Âriflerin ışığı, velîlerin önderi, İslâmiyetin bekçisi ve Müslümanların sığınağı, İmâm-ı Rabbânî Müceddid-i Elf-i Sânî Ahmed Farûkî Serhendî hazretleri, hicrî 971’de, Hindistan’da Serhend şehrinde doğup, 1034’de (m 1624) yine orada vefât etti. Derin âlim, büyük velî ve müctehid idi. Silsile-i aliyyenin 23. halkasıdır. Nakşibendiyye, Kadiriyye, Çeştiyye, Kübreviyye, Sühreverdiyye tarikatlarında mürşid-i kâmil idi. Kelâm, fıkıh ve tasavvufun marifetlerini açıklayan Mektûbât kitabı uçsuz bir deryadır. Üç cilt olup, 536 mektûbunun toplanmasından meydana gelmiştir.

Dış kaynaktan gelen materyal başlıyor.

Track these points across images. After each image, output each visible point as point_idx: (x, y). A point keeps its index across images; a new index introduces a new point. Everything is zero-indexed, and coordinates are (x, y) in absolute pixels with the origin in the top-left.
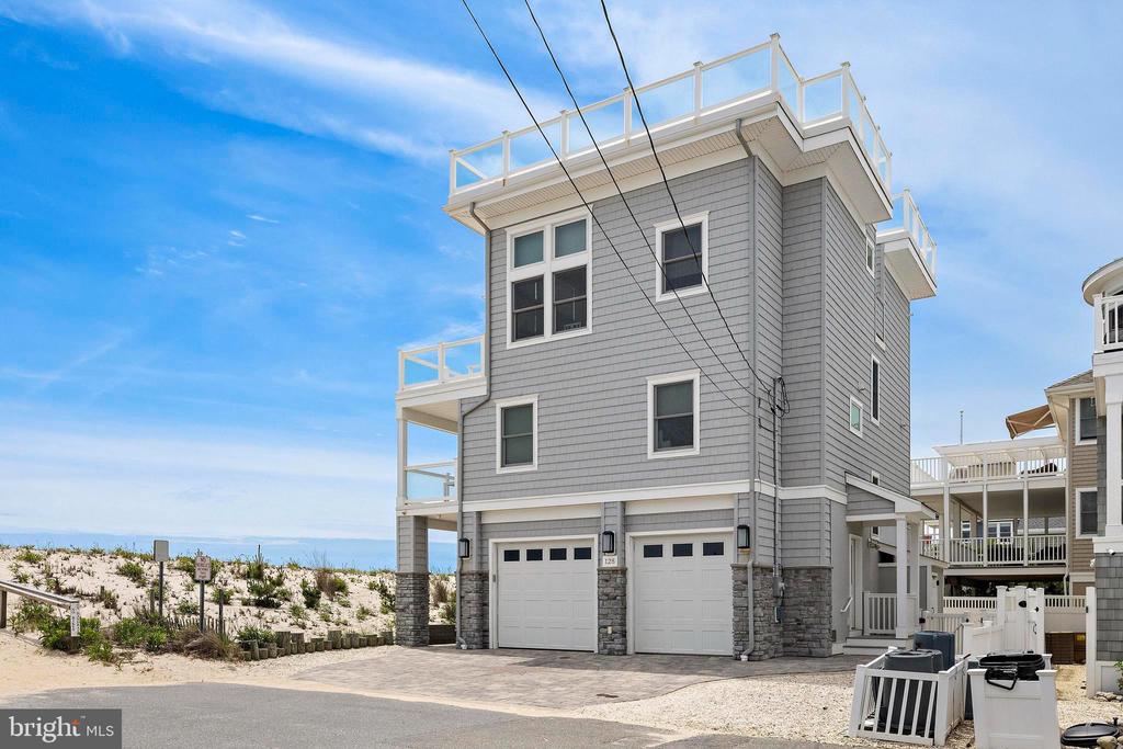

Hadîs-i şerîfte buyuruldu ki:
“Ümmetimden, Sıla isminde biri gelecektir. Onun şefaati ile Cennete çok kimseler girecektir.”
Sıla isminin, İmâm-ı Rabbânî hazretlerine lâyık olduğunu, yüzlerce âlim sözbirliği ile bildirmişlerdir.
17 yaşında, zâhirî ve bâtınî ilimlerin üstâdı oldu. Yüksek dereceleri, eşsiz makamları, kerâmetleri çok meşhurdur.
Talebeleriyle bir yolculuğa çıkmıştı. Bir kervansarayda konakladıklarında, talebelerine âniden şöyle buyurdu:
- Bugün buraya bir belâ geleceğini görüyorum. Herkes şu duâyı çok okusun:
“Bismillâhillezî lâ yedurru ma'asmihî şey’ün fil-Erdı velâ fissemâ ve hüves-semî’ul alîm.” ve “E'ûzü bi-kelimâtillâhittâm-mâti min şerri mâ halak.”
Bunu söyledikten iki saat kadar sonra yangın çıktı. Bu sözü duymayan bir talebesi ve diğer insanların mallarının çoğu yanıp telef oldu. Duâyı okuyanlar bir zarar görmedi.